_Task brief:_
Only lines containing "diện" are wanted from the data below. Copy those lines.

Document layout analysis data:
+-------+

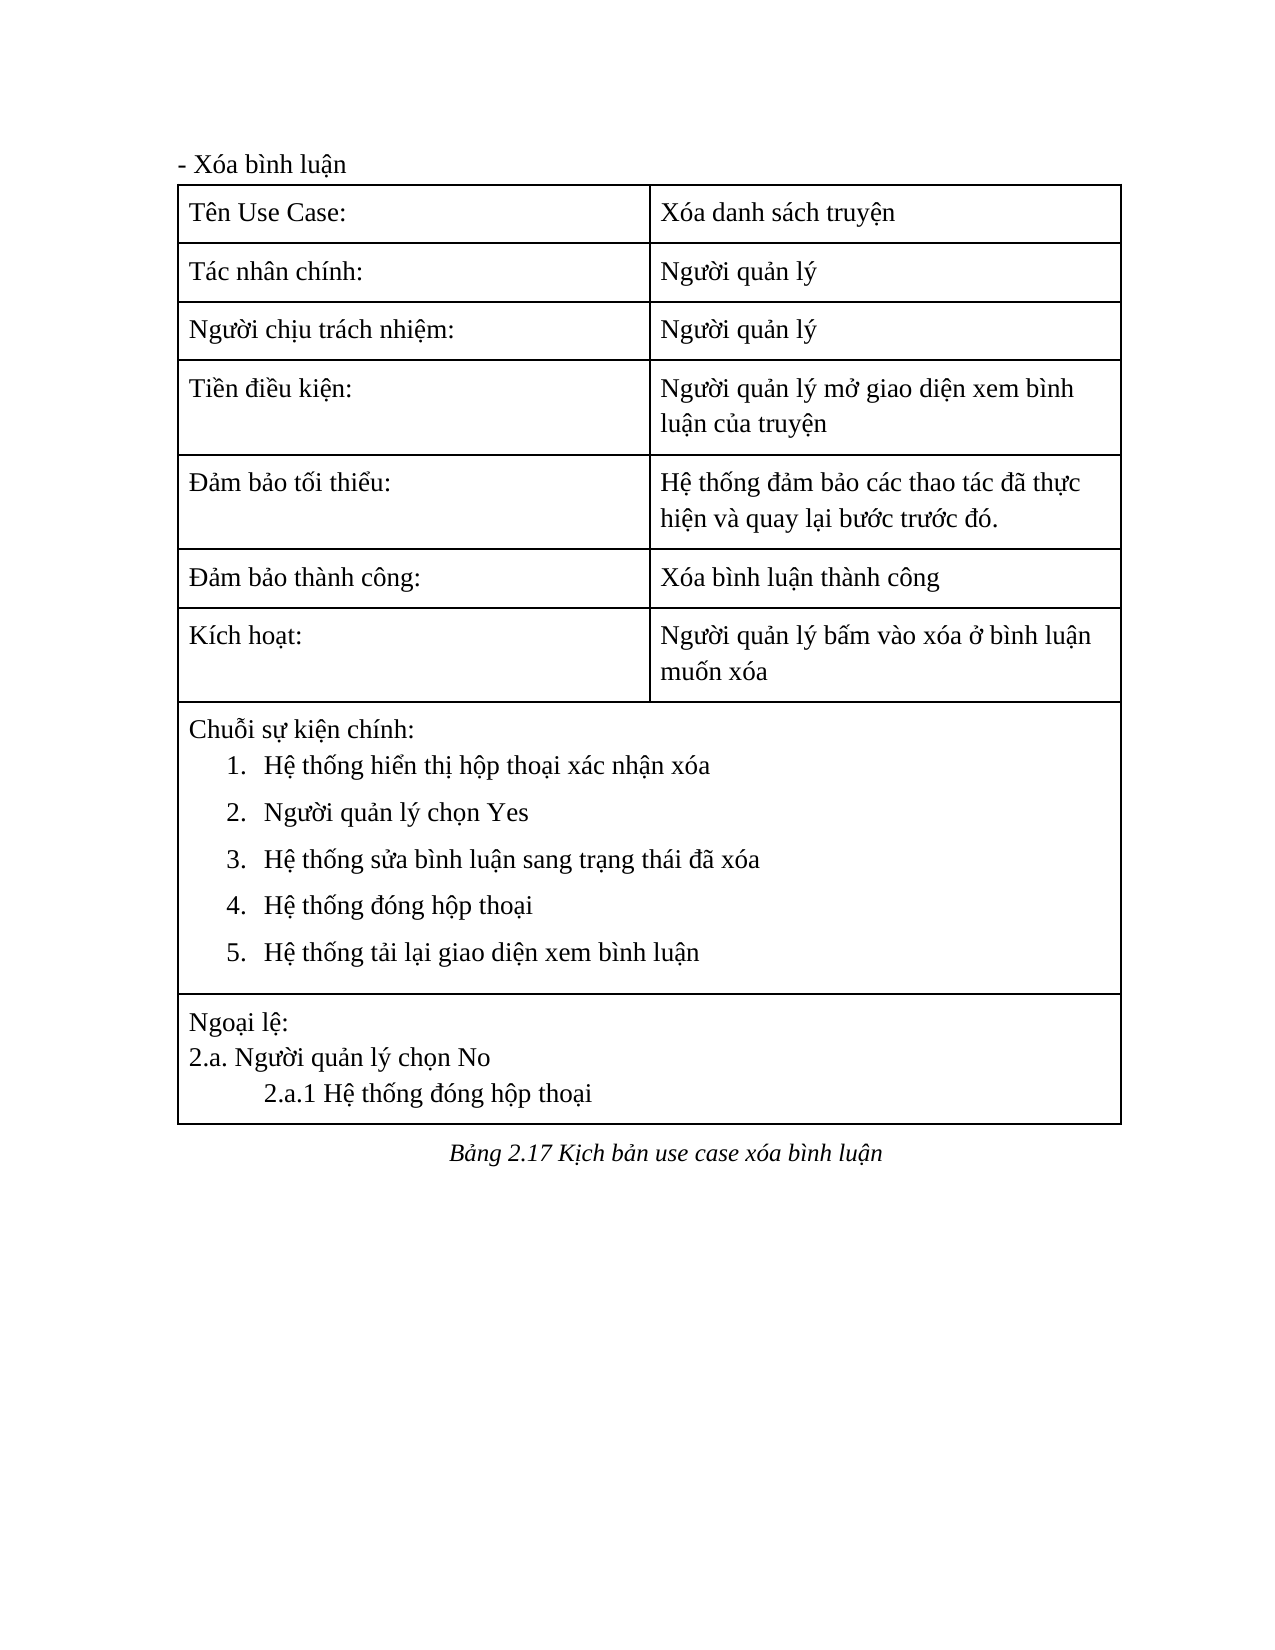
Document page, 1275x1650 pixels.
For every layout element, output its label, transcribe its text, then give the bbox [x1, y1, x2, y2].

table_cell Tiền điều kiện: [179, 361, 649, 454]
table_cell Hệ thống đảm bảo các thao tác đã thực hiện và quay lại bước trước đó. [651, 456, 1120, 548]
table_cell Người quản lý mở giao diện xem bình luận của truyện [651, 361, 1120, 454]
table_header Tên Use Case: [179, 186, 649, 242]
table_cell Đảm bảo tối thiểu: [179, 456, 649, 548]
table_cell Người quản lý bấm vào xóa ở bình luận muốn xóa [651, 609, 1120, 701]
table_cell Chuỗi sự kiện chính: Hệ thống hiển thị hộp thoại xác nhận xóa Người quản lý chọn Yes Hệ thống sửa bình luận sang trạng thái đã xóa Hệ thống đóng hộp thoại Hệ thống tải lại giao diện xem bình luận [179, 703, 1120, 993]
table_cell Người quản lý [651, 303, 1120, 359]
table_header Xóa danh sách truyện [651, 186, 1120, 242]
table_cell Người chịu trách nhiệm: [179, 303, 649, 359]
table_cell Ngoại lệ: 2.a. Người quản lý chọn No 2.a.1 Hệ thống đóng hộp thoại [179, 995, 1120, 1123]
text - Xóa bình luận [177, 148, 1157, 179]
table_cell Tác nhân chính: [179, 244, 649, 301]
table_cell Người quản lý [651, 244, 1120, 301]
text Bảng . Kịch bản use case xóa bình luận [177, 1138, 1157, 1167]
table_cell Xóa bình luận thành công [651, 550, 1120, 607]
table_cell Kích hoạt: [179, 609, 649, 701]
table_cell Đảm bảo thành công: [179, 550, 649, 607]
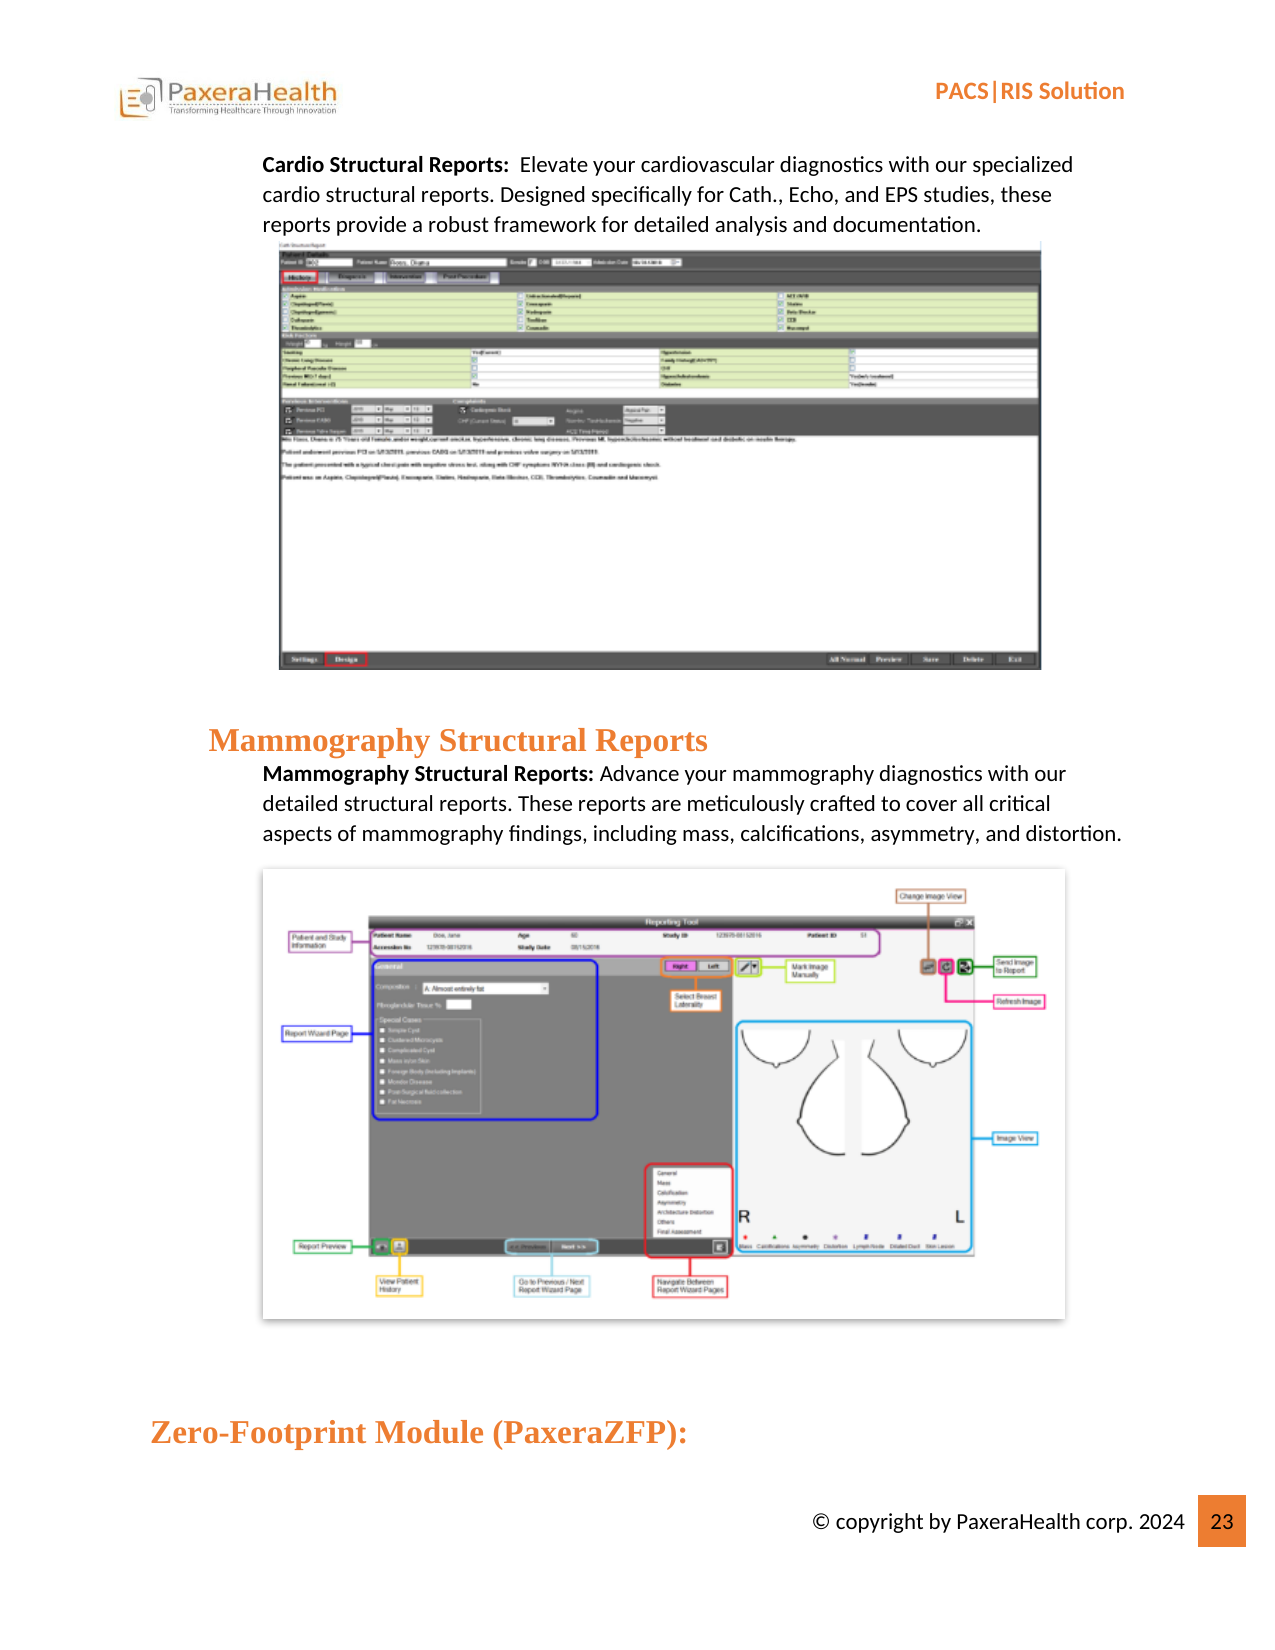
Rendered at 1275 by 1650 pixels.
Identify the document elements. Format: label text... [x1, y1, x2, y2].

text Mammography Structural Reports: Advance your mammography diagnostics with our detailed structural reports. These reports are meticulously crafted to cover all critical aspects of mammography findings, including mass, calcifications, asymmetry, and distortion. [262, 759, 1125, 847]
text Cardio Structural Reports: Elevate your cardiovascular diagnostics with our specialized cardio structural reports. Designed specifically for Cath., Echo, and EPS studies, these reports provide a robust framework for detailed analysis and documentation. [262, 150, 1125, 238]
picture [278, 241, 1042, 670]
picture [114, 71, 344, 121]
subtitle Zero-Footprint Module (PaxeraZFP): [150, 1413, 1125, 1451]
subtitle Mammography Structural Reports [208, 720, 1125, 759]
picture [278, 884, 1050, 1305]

+-------+

_Output below:_
table_cell Người quản lý mở giao diện xem bình luận của truyện [651, 361, 1120, 454]
table_cell Chuỗi sự kiện chính: Hệ thống hiển thị hộp thoại xác nhận xóa Người quản lý chọn Yes Hệ thống sửa bình luận sang trạng thái đã xóa Hệ thống đóng hộp thoại Hệ thống tải lại giao diện xem bình luận [179, 703, 1120, 993]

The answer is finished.